### Исходный текст

►

Читаем Матисс полностью

Матиссовские «Заметки живописца» остались неопубликованными. Вместо них в январском и последнем номере издаваемого Гольбергом журнала появилась статья «Дикие» («Les Fauves»),

принадлежавшая перу Мишеля Пюи, — пространный и категоричный по тону обзор творчества Матисса (проиллюстрированный «Видом Кольюра») с кратким упоминанием о других фовистах в заключение. Какими бы схематичными и грубыми ни кажутся нам последние работы Матисса, писал автор, мы (Пюи имел в виду себя и своего брата, художника Жана Пюи) не в силах оторвать от них взгляда: они настолько мощны, что, кажется, вобрали в себя энергию всего Осеннего Салона. На закрывшемся более трех месяцев назад Салоне 1907 года были выставлены три новые картины Матисса: «Роскошь I», небольшой эскиз «Музыка» и блистательный декоративный портрет Амели («Женщина в красном мадрасском платье»). Две последние Сара и Майкл Стайны купили сразу, а «Роскошь I» попросили одолжить на время. Еще две картины Матисс продал супружеской паре из Германии, художнику Оскару Моллю и его молодой жене Грете, которая не могла забыть сверкающие глаза художника, его рыжую бороду и черную шубу из овчины, вывернутой мехом наружу. Пуррман привел Моллей в мастерскую на набережной Сен-Мишель, где они сразу влюбились в «Трех купальщиц», — небольшой холст излучал такую мощь, что показался Грете намного больше, чем был на самом деле. С этой покупки и началась одна из лучших коллекций Матисса в Европе.

◄

### Показанные записи
►

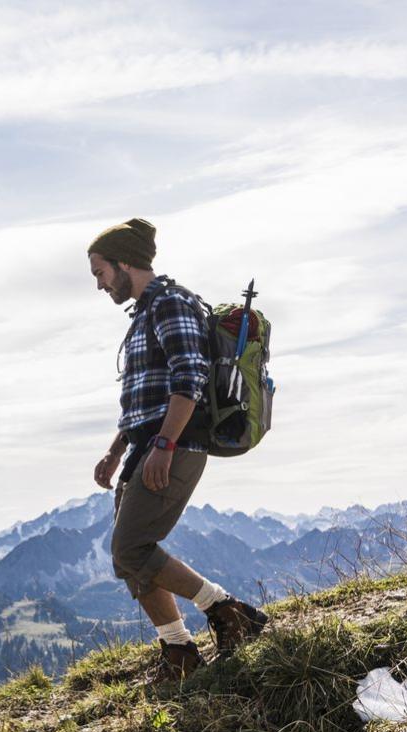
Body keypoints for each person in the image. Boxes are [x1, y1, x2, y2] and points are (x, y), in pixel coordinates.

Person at [87, 217, 267, 679]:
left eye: (101, 273)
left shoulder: (172, 304)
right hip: (147, 444)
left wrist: (165, 444)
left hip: (176, 444)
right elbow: (144, 396)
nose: (100, 285)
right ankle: (180, 651)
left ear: (125, 263)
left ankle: (229, 612)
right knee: (129, 561)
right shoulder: (145, 314)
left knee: (131, 548)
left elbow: (189, 378)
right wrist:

◄

### Что сделать
[A] Кто, по тексту о Матиссе, написал статью «Дикие»?
[B] Допишите текст о Матиссе дальше, начав сразу после его последнего предложения.
Записи здесь ни при чём.

### Ответы
[A] Мишель Пюи.

[B]
Перемены в живописи набирали все более стремительный темп, и во главе движения шел Матисс, которого Аполлинер назвал «дичайшим из “диких”». Осенний Салон был наводнен работами художников, имитирующих его стиль, но не имеющих, по словам самого Матисса, ни малейшего понятия о его сути. Грета Молль вспоминала картину некой русской художницы, изображавшую «сидящего на корточках мужчину, впившегося острыми зубами в собственную ногу, из которой струилась кровь». Художники, пытающиеся копировать мой стиль, говорил Матисс, так же мало разбираются в нем, как и те злопыхатели, которые разглядели десять лет назад микробы на дне графинов в моем «Десертном столе».

Как-то осенью Матисс выбрался в Бато-Лавуар посмотреть на «Авиньонских девиц» Пикассо. Картина показалась ему насмешкой над всем, за что он так долго боролся и чего с таким трудом достиг. Большинство с ним соглашалось. Жорж Брак говорил, что при виде ее ему кажется, будто он наелся паклй или хлебнул бензину, а Дерен мрачно предрекал, что Пикассо кончит тем, что повесится в мастерской рядом со своими «Девицами». Однако спустя всего шесть месяцев и Брак, и Дерен изменят свое мнение на прямо противоположное и переметнутся от фовизма к новому, пока еще безымянному движению, возглавляемому Пикассо. К этому времени наиболее влиятельные пропагандисты современного искусства расколются на два лагеря. Лео и Гертруда Стайн уступят большую часть принадлежащих им полотен Матисса Саре и Майклу, а сама Гертруда использует все свое влияние для поддержки Пикассо и будет делать все возможное, чтобы сеять вражду между «матиссиста-ми» и «пикассистами».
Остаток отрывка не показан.